EXERCISE AIM: Select every line below containing the word "Membuat".

RECORD EXCERPTS:
....
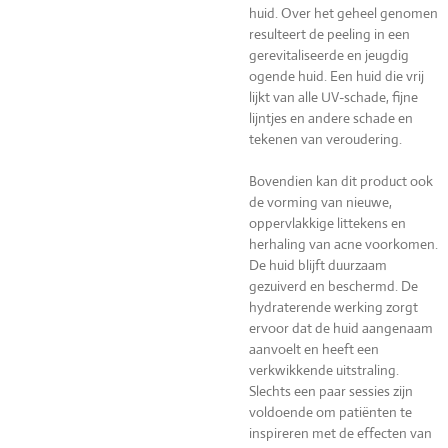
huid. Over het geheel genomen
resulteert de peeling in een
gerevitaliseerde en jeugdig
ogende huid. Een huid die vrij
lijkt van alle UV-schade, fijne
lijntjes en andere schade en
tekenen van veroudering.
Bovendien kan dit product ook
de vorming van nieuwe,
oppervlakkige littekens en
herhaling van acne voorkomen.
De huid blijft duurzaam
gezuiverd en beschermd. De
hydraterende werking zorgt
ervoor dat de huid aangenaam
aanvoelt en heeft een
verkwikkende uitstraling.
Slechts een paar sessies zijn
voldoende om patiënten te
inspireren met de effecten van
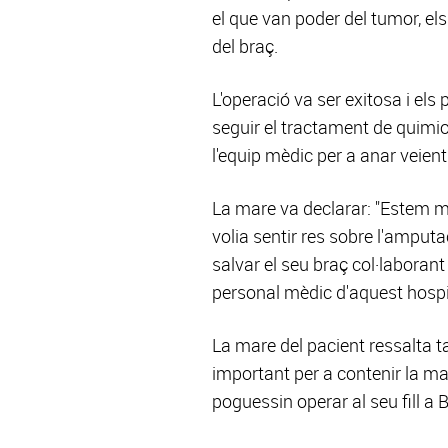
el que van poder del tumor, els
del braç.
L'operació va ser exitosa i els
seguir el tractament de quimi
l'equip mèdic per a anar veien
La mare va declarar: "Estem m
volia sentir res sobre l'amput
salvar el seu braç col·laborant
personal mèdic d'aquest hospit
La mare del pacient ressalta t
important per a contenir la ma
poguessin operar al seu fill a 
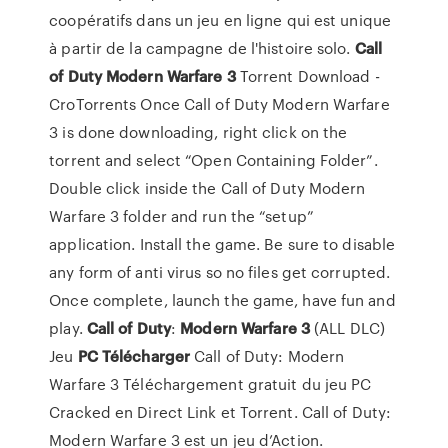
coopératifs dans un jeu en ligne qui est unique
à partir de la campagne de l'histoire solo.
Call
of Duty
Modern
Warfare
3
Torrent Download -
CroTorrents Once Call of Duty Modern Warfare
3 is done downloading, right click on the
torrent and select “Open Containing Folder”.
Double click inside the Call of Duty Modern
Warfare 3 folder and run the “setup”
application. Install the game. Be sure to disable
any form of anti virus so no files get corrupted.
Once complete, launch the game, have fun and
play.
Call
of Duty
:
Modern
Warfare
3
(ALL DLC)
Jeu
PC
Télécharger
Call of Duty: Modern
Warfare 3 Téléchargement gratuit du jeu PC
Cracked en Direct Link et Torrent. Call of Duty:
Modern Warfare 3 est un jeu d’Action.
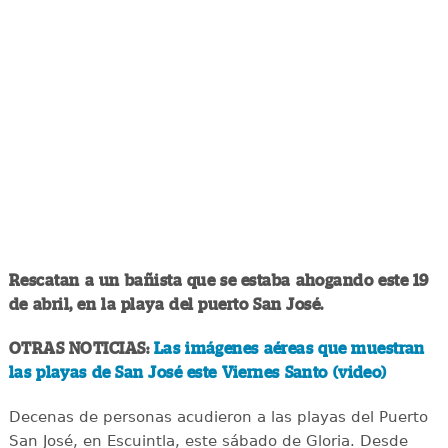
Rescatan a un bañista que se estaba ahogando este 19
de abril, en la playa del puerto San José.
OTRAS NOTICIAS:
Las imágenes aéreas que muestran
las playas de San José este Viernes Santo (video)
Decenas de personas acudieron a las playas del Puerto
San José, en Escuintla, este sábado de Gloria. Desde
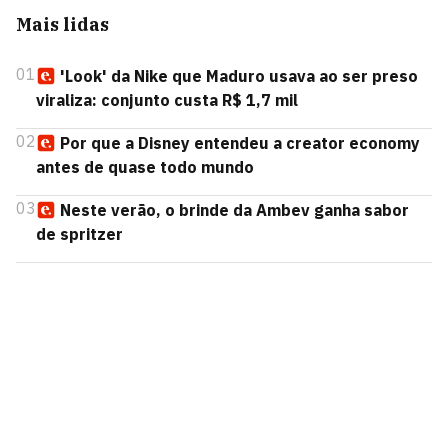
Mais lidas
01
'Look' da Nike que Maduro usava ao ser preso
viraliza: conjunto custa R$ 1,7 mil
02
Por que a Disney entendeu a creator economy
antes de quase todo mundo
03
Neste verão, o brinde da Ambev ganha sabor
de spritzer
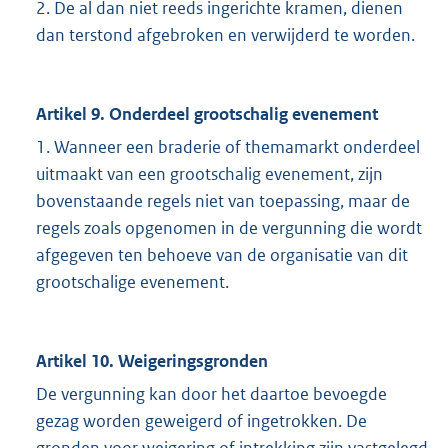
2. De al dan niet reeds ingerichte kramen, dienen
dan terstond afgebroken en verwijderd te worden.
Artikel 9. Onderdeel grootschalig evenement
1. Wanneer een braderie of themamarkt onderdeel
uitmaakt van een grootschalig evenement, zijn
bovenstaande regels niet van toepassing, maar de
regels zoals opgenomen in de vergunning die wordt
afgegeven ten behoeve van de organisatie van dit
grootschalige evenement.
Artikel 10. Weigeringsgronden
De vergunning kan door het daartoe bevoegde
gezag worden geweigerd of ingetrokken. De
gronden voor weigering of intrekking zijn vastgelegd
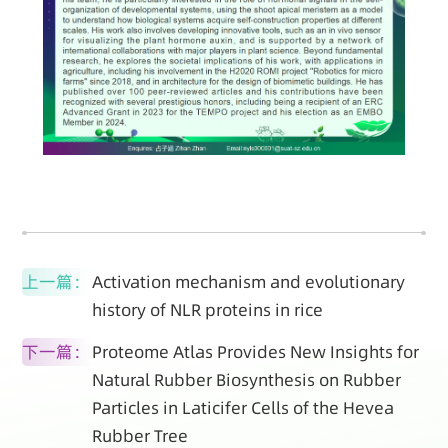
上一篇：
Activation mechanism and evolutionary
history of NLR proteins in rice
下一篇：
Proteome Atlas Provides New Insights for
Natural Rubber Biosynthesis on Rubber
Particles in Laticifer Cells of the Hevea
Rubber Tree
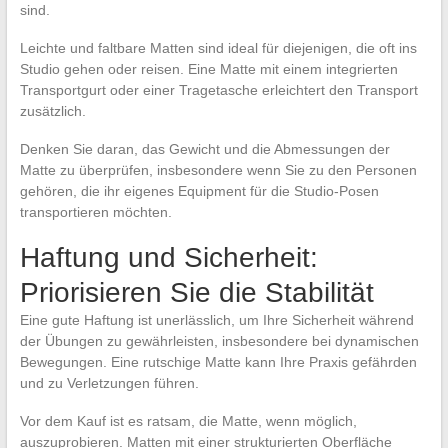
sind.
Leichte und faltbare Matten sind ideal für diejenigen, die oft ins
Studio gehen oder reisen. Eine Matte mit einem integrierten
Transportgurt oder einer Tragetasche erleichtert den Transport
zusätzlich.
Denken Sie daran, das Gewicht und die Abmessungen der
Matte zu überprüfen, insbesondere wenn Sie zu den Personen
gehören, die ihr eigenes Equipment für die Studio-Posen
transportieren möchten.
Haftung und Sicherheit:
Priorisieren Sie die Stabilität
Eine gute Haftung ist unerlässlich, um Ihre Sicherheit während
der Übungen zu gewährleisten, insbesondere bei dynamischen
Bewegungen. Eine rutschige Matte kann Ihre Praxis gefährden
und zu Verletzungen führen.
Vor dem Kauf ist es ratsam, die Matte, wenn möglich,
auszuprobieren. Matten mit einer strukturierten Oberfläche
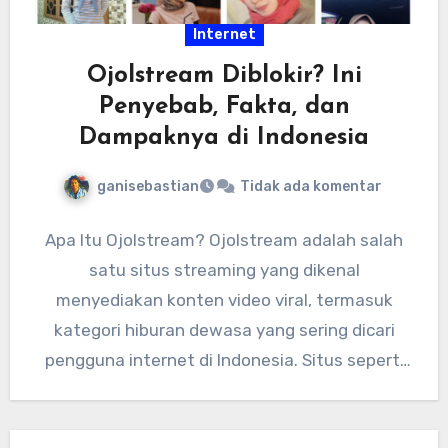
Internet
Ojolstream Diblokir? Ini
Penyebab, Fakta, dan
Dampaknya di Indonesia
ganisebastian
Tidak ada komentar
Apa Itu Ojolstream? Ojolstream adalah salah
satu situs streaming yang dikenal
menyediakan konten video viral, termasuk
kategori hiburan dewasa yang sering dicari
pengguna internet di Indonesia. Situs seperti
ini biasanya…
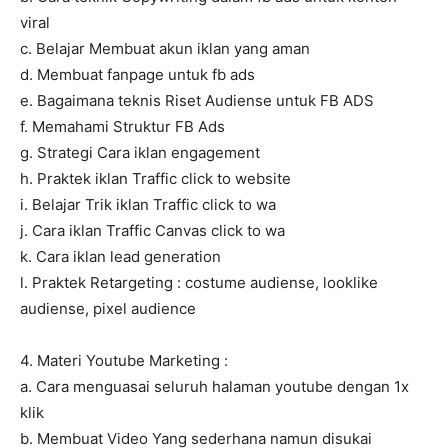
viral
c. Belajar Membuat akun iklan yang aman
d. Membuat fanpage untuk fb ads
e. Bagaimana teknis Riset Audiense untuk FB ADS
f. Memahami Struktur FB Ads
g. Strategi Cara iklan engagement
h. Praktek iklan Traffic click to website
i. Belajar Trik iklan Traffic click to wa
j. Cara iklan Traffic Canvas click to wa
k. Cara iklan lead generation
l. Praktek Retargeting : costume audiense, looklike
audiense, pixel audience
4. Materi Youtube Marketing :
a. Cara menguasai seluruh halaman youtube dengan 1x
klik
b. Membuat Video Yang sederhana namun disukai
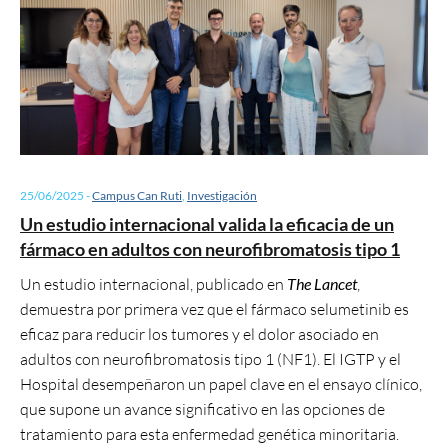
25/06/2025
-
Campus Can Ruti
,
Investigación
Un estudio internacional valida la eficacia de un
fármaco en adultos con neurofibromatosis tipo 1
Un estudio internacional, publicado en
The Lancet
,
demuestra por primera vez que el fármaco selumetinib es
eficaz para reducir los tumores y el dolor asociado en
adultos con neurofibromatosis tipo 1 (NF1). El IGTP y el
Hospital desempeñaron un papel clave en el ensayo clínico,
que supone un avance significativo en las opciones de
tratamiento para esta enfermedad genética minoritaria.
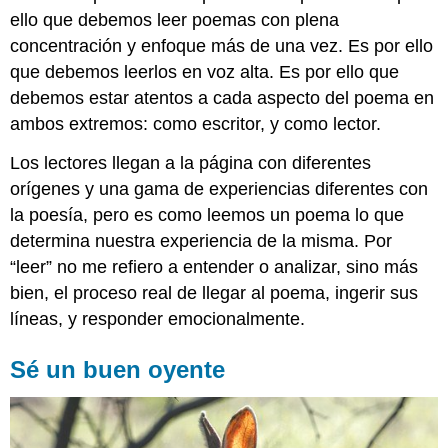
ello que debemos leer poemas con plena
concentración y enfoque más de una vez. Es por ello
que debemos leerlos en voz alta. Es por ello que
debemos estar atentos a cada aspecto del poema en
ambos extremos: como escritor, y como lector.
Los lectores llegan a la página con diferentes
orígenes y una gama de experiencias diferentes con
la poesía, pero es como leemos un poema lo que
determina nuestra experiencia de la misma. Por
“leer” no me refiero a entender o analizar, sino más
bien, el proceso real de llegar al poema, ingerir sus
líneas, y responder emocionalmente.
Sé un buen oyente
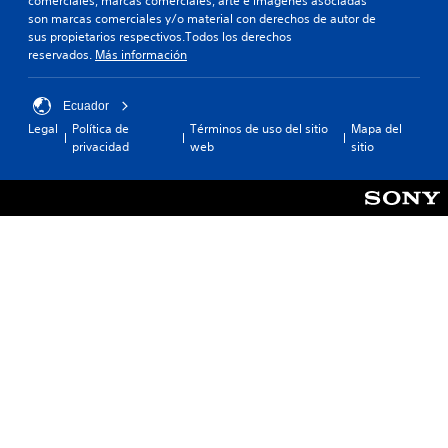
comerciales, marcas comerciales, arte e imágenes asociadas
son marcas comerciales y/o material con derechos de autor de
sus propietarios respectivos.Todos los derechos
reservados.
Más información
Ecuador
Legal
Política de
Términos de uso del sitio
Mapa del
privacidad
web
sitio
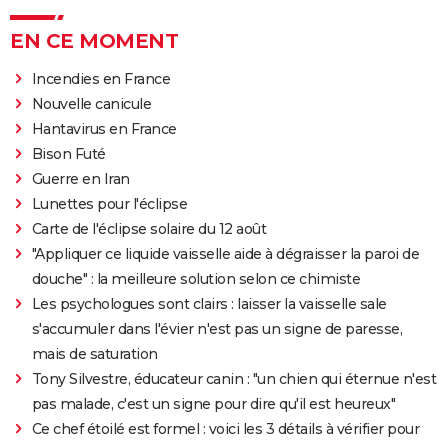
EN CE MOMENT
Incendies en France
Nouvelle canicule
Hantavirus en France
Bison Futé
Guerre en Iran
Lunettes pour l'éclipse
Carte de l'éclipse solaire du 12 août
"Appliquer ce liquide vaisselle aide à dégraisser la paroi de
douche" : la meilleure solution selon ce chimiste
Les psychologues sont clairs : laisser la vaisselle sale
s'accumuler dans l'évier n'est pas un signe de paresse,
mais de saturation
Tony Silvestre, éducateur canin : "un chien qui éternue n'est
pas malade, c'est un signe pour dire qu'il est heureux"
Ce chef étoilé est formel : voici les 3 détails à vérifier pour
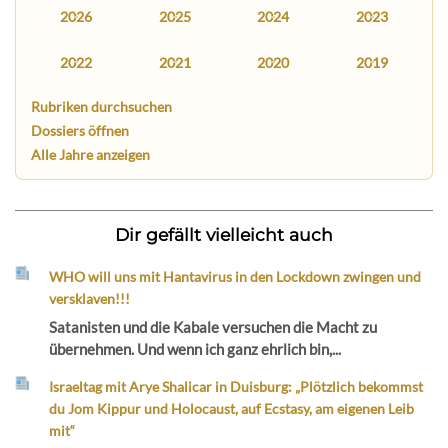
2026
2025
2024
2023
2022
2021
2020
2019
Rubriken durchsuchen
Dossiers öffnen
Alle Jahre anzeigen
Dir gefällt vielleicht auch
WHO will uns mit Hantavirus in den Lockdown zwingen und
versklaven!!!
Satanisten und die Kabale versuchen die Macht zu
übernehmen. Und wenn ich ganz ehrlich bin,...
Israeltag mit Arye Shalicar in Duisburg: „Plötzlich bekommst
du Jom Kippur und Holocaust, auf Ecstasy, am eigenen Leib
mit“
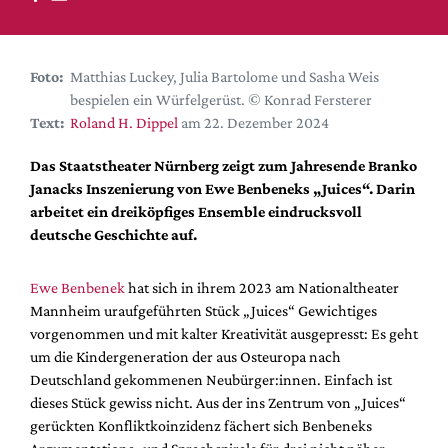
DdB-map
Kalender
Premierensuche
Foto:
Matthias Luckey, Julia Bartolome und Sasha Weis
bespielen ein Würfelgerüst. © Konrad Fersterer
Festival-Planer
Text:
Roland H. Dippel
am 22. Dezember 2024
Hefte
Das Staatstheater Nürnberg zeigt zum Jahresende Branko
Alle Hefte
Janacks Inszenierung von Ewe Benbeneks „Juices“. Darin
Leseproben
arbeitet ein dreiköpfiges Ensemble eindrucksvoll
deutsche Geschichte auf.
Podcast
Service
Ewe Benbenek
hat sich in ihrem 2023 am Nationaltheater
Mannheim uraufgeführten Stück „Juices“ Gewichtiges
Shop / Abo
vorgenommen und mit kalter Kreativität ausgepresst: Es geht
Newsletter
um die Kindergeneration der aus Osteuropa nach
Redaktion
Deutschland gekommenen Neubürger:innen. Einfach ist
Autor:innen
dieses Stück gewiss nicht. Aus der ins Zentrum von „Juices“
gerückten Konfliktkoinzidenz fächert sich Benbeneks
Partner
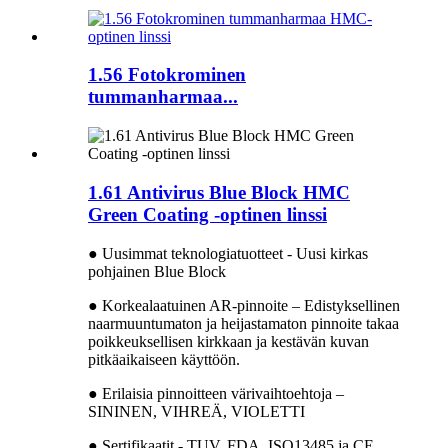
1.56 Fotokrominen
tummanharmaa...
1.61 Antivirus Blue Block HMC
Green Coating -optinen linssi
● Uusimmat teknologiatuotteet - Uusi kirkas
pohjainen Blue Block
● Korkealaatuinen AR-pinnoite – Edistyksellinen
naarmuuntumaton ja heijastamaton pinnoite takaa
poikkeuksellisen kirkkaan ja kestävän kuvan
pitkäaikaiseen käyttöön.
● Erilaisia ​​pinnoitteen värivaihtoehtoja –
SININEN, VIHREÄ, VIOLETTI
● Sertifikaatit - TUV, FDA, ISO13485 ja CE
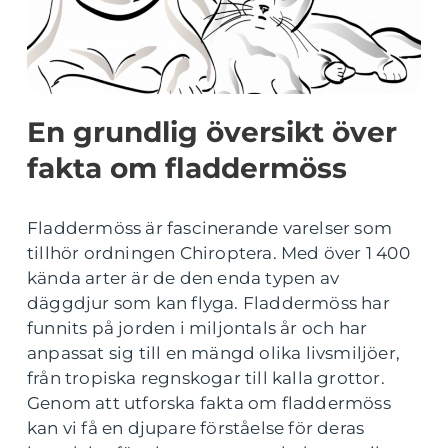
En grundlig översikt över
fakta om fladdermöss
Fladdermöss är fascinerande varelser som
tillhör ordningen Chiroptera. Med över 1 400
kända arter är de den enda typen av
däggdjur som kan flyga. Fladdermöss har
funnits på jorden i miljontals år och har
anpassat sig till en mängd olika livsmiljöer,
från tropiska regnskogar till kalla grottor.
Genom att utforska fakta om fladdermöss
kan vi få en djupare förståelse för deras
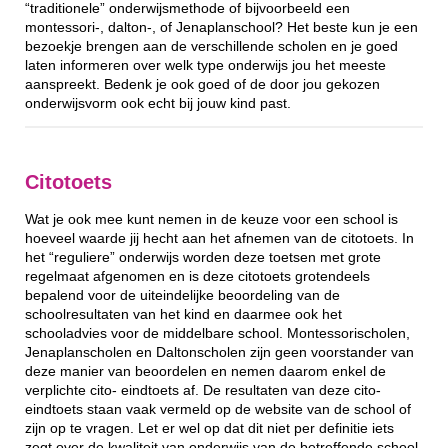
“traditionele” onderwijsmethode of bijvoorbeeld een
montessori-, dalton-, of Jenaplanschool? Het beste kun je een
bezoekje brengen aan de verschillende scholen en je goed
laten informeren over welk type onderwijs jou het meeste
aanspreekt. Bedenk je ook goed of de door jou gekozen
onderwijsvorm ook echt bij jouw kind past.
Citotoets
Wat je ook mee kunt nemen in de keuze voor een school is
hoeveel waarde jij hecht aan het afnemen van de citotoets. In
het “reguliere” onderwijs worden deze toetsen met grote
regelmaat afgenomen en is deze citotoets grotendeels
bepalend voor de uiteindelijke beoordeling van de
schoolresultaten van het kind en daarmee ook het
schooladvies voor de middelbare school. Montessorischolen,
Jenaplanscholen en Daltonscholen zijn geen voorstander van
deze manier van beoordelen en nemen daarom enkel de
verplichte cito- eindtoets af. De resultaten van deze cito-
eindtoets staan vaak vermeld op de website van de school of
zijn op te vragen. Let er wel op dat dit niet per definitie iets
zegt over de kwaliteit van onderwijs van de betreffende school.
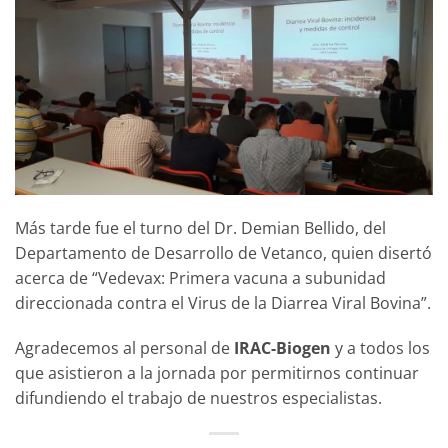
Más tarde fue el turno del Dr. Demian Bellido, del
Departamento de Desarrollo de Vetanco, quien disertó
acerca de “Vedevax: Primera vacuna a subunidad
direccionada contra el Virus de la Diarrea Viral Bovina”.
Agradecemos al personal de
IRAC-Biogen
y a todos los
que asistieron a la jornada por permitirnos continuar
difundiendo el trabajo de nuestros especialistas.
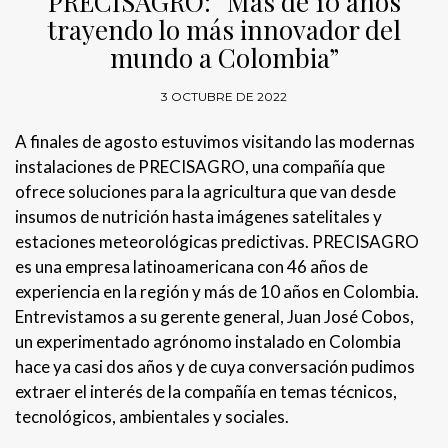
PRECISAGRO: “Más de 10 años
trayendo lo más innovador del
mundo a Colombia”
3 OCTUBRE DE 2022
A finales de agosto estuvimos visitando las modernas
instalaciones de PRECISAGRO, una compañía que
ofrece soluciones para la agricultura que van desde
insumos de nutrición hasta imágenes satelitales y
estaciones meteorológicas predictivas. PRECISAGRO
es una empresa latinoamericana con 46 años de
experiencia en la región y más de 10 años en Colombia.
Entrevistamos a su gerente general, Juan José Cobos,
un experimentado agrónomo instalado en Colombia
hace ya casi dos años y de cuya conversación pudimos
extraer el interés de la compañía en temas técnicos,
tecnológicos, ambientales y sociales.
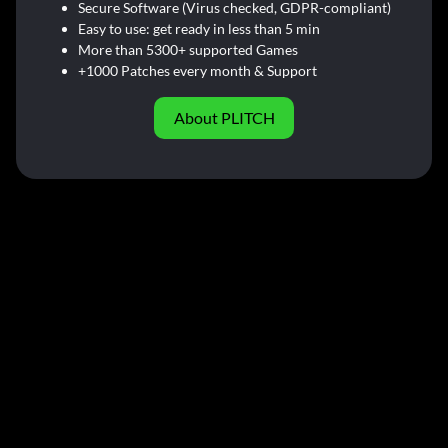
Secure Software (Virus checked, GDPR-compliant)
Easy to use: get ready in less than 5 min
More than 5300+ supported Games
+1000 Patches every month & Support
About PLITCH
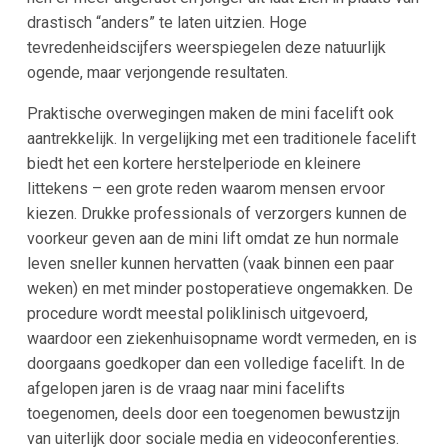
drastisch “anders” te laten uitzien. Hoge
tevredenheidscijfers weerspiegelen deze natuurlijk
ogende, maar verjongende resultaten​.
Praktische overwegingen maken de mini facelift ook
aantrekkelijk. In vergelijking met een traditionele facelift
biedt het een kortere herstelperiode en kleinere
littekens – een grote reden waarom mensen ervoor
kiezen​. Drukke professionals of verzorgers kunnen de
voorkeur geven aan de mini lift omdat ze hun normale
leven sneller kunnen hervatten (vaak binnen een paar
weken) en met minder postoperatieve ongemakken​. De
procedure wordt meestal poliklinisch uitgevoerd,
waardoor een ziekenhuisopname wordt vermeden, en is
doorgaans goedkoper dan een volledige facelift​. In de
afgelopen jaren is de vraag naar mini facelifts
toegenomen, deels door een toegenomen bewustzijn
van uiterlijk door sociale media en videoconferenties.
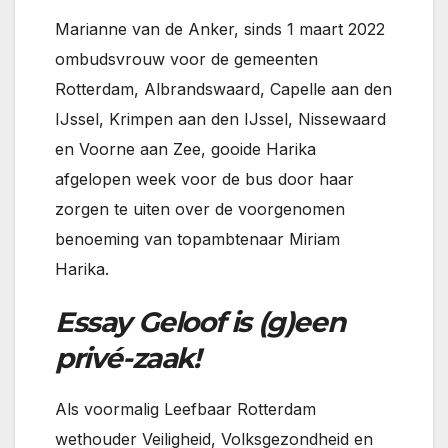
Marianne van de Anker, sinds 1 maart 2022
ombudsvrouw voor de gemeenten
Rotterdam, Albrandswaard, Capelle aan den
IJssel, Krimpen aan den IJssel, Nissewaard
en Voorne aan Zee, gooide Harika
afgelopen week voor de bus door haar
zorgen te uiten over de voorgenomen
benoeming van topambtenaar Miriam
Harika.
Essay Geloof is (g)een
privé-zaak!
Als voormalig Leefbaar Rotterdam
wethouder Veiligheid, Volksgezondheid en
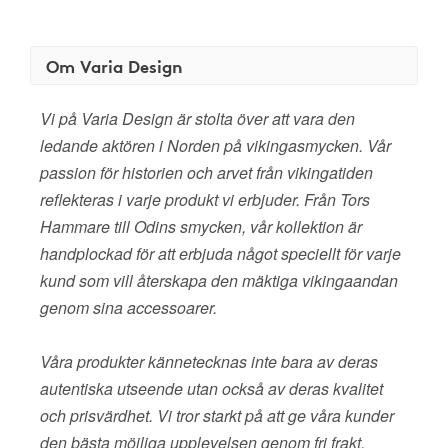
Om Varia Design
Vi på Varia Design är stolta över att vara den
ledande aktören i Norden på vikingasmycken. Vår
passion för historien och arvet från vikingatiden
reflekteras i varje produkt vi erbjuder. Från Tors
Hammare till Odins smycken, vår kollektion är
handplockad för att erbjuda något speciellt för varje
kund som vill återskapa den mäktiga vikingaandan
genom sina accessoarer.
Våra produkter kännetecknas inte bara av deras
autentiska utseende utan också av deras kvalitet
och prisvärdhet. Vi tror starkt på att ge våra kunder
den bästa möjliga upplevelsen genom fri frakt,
....
RESPONSE TO THE TASK:
c. Belajar Membuat akun iklan yang aman
d. Membuat fanpage untuk fb ads
b. Membuat Video Yang sederhana namun disukai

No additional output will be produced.